Anderson is studying the eyes of Acutiramus cummingsi, a giant sea scorpion about the length of a crocodile that lived 400 million years ago. For a while, it was thought to be a top predator but, "recently, there was a study which looked at the strength of the claws, and showed that they might not have been able to tear anything that was armored," Anderson said.

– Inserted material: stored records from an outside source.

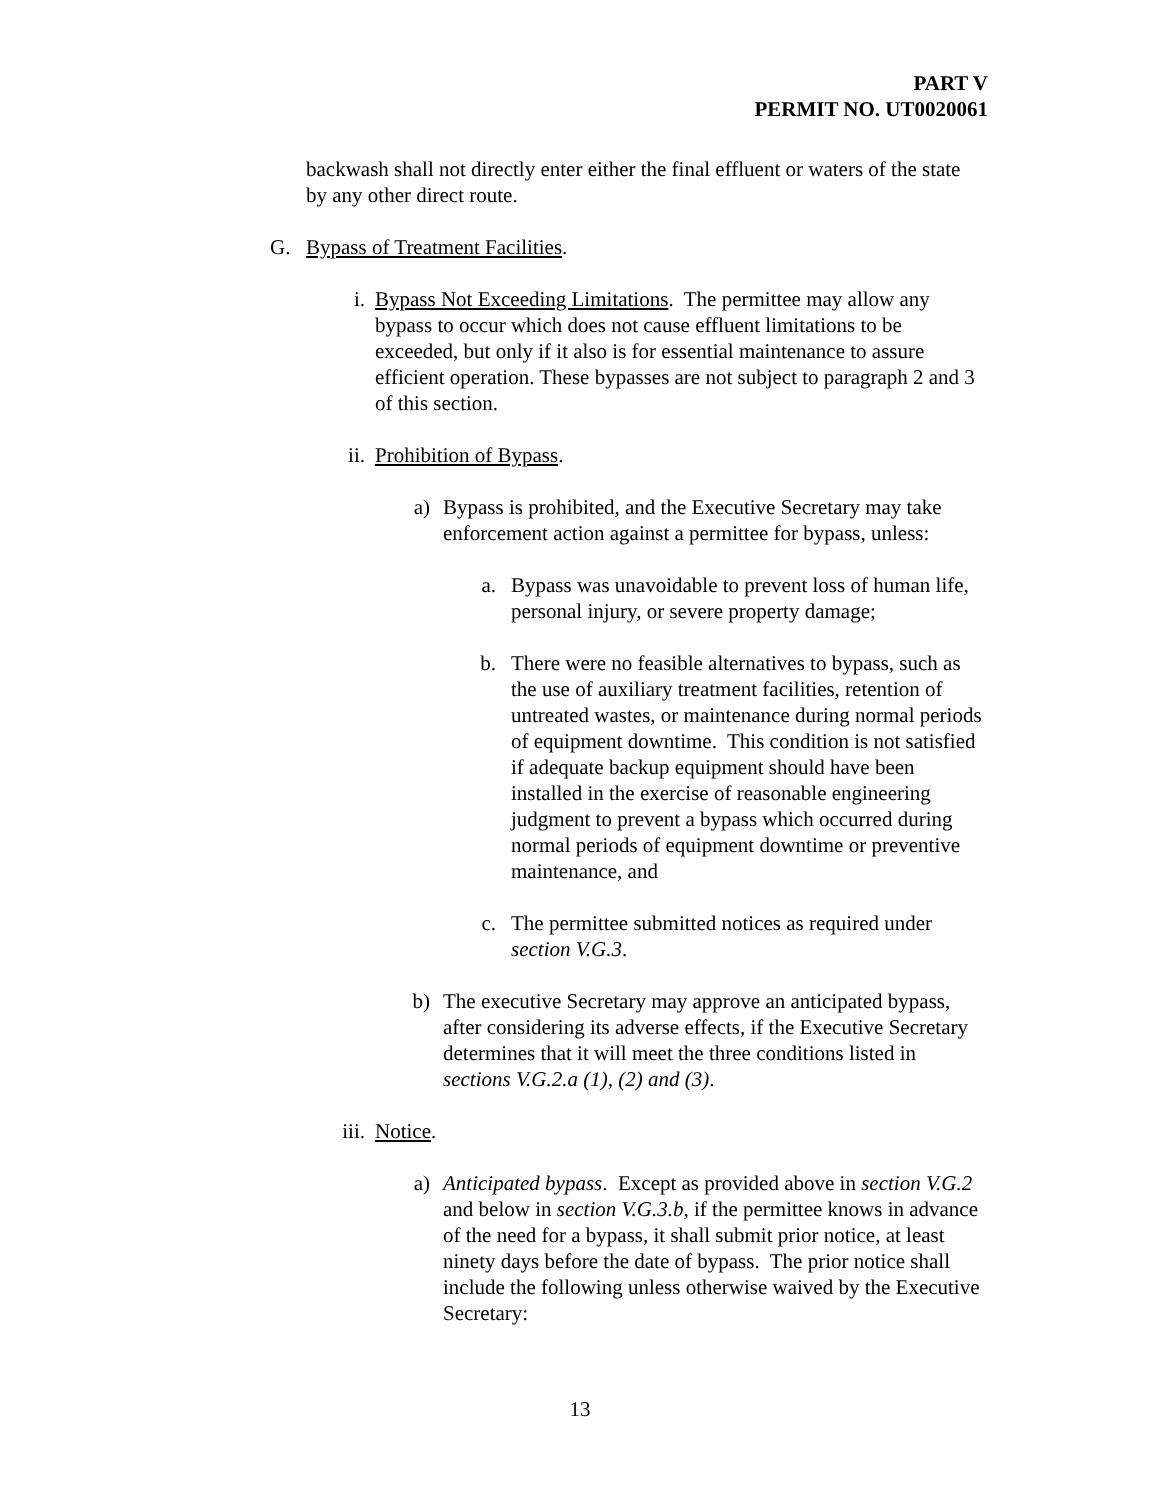PART V
PERMIT NO. UT0020061
backwash shall not directly enter either the final effluent or waters of the state by any other direct route.
G. Bypass of Treatment Facilities.
i. Bypass Not Exceeding Limitations. The permittee may allow any bypass to occur which does not cause effluent limitations to be exceeded, but only if it also is for essential maintenance to assure efficient operation. These bypasses are not subject to paragraph 2 and 3 of this section.
ii. Prohibition of Bypass.
a) Bypass is prohibited, and the Executive Secretary may take enforcement action against a permittee for bypass, unless:
a. Bypass was unavoidable to prevent loss of human life, personal injury, or severe property damage;
b. There were no feasible alternatives to bypass, such as the use of auxiliary treatment facilities, retention of untreated wastes, or maintenance during normal periods of equipment downtime. This condition is not satisfied if adequate backup equipment should have been installed in the exercise of reasonable engineering judgment to prevent a bypass which occurred during normal periods of equipment downtime or preventive maintenance, and
c. The permittee submitted notices as required under section V.G.3.
b) The executive Secretary may approve an anticipated bypass, after considering its adverse effects, if the Executive Secretary determines that it will meet the three conditions listed in sections V.G.2.a (1), (2) and (3).
iii. Notice.
a) Anticipated bypass. Except as provided above in section V.G.2 and below in section V.G.3.b, if the permittee knows in advance of the need for a bypass, it shall submit prior notice, at least ninety days before the date of bypass. The prior notice shall include the following unless otherwise waived by the Executive Secretary:
13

Anderson began thinking about the animal's eyesight, and wondering if the creature had good vision, or couldn't really see its prey. If not, it would "suggest they weren't the big predators that we think they were," Anderson said.
The animal had compound eyes. Think of the eyeballs you'd see on a dragonfly: large, forward-facing, with lots of tiny little lenses. The general idea is the more lenses in an eye, the better the vision.
Anderson's fossil was so good that many of those lenses were preserved in the rock. After looking at the fossil with an electron microscope, Anderson said, he found that the number of lenses was not that large, compared to other organisms that lived at the time, and modern predatory arthropods.
Anderson also found the angle between the lenses to be large, which meant weaker vision. It's nothing, he said, like what you would see in modern predators like dragonflies or mantis shrimp. The giant sea scorpion's eyes were more like what you'd find in a Long Island horseshoe crab. "Maybe our sea scorpions had a very similar lifestyle to the modern horseshoe crab," he said, " in that they were these kinds of scavengers."
That finding could force scientists to re-imagine the predator-prey relationships thought to have existed in ancient oceans.
The research was published in the journal Biology Letters.